Type Definitions

RustScript uses type declarations for structs, enums, and aliases. There is no interface keyword.

Struct types

type User = {
  id: u32,
  name: string,
  email: string,
}

Generates:

struct User {
    pub id: u32,
    pub name: String,
    pub email: String,
}

Create instances with object literal syntax:

const user: User = { id: 1, name: "Alice", email: "alice@example.com" };

Optional fields

Fields with ? compile to Option<T>:

type Config = {
  host: string,
  port?: i32,
  debug?: boolean,
}

Generates:

struct Config {
    pub host: String,
    pub port: Option<i32>,
    pub debug: Option<bool>,
}

Derives

Add Rust derive macros with the derives keyword:

type Point = {
  x: f64,
  y: f64,
} derives Debug, Clone, PartialEq

Generates:

#[derive(Debug, Clone, PartialEq)]
struct Point {
    pub x: f64,
    pub y: f64,
}

Common derives:

| Derive | What it does | |--------|-------------| | Debug | Enables console.table() and {:?} formatting | | Clone | Allows explicit cloning | | PartialEq | Enables == comparison | | Eq | Full equality (for Hash maps as keys) | | Hash | Enables use as Map key or Set element | | Serialize | JSON serialization via serde | | Deserialize | JSON deserialization via serde |

Using Serialize or Deserialize automatically adds serde as a dependency.
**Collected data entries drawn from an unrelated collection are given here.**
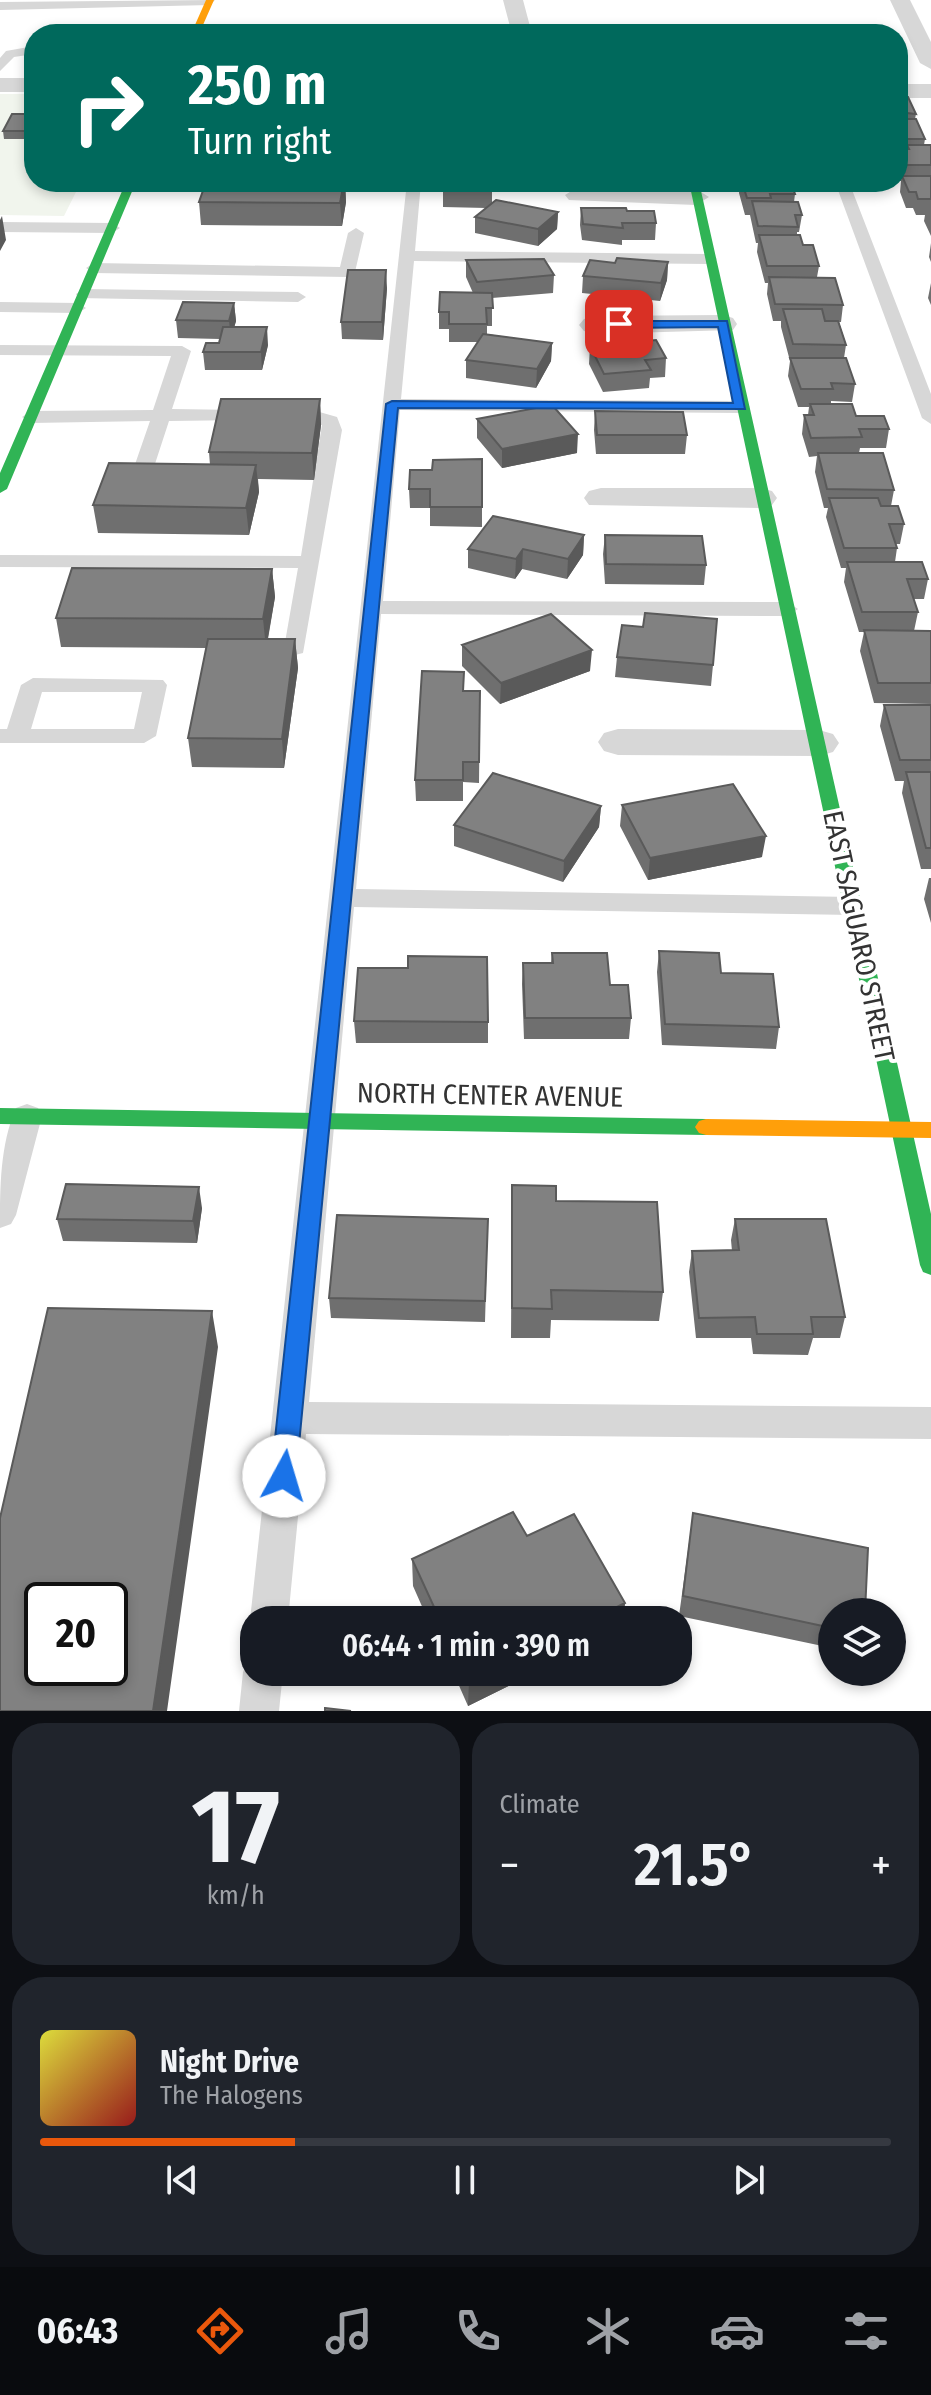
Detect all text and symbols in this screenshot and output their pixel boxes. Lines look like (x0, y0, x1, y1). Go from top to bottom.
text: 250 m (188, 52, 326, 119)
icon: right (56, 56, 160, 160)
text: Turn right (188, 120, 331, 164)
pin (585, 290, 653, 358)
icon: arrive (597, 302, 641, 346)
street label: EAST SAGUARO STREET (816, 807, 902, 1065)
street label: NORTH CENTER AVENUE (357, 1076, 623, 1114)
position arrow (242, 1434, 326, 1518)
speed limit sign: 20 (24, 1582, 128, 1686)
map controls (818, 1598, 906, 1686)
button: layers (818, 1598, 906, 1686)
text: 06:44 · 1 min · 390 m (342, 1628, 590, 1664)
text: 17 (192, 1765, 280, 1890)
text: Climate (500, 1789, 580, 1820)
text: 21.5° (634, 1829, 756, 1901)
text: − (500, 1839, 519, 1892)
text: + (871, 1839, 891, 1892)
text: km/h (207, 1880, 265, 1911)
text: Night Drive (160, 2044, 299, 2080)
text: The Halogens (160, 2080, 303, 2111)
icon: previous (160, 2158, 204, 2202)
icon: pause (443, 2158, 487, 2202)
icon: next (727, 2158, 771, 2202)
icon: directions (192, 2303, 248, 2359)
icon: music (321, 2303, 377, 2359)
icon: phone (450, 2303, 506, 2359)
icon: climate (580, 2303, 636, 2359)
icon: car (709, 2303, 765, 2359)
icon: filters (838, 2303, 894, 2359)
text: 06:43 (37, 2309, 118, 2353)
See Derives for more.

String enums

A union of string literals becomes a Rust enum:

type Color = "red" | "green" | "blue";

Generates:

enum Color {
    Red,
    Green,
    Blue,
}

Use them in switch statements:

function describe(c: Color): string {
  switch (c) {
    case "red": return "warm";
    case "green": return "cool";
    case "blue": return "cool";
  }
}

Data enums (discriminated unions)

TypeScript's discriminated union pattern compiles to Rust enums with data:

type Shape =
  | { kind: "circle", radius: f64 }
  | { kind: "rect", width: f64, height: f64 };

Generates:

enum Shape {
    Circle { radius: f64 },
    Rect { width: f64, height: f64 },
}

The discriminant field (kind) determines the variant. Use switch to match:

function area(shape: Shape): f64 {
  switch (shape.kind) {
    case "circle":
      return 3.14159 * shape.radius * shape.radius;
    case "rect":
      return shape.width * shape.height;
  }
}

Type aliases

Simple type aliases work for renaming:

type UserId = u32;
type Email = string;

What about interfaces?

RustScript does not have the interface keyword. Use type = { ... } for all object types. This is a deliberate simplification -- in TypeScript, type and interface overlap significantly. RustScript picks one.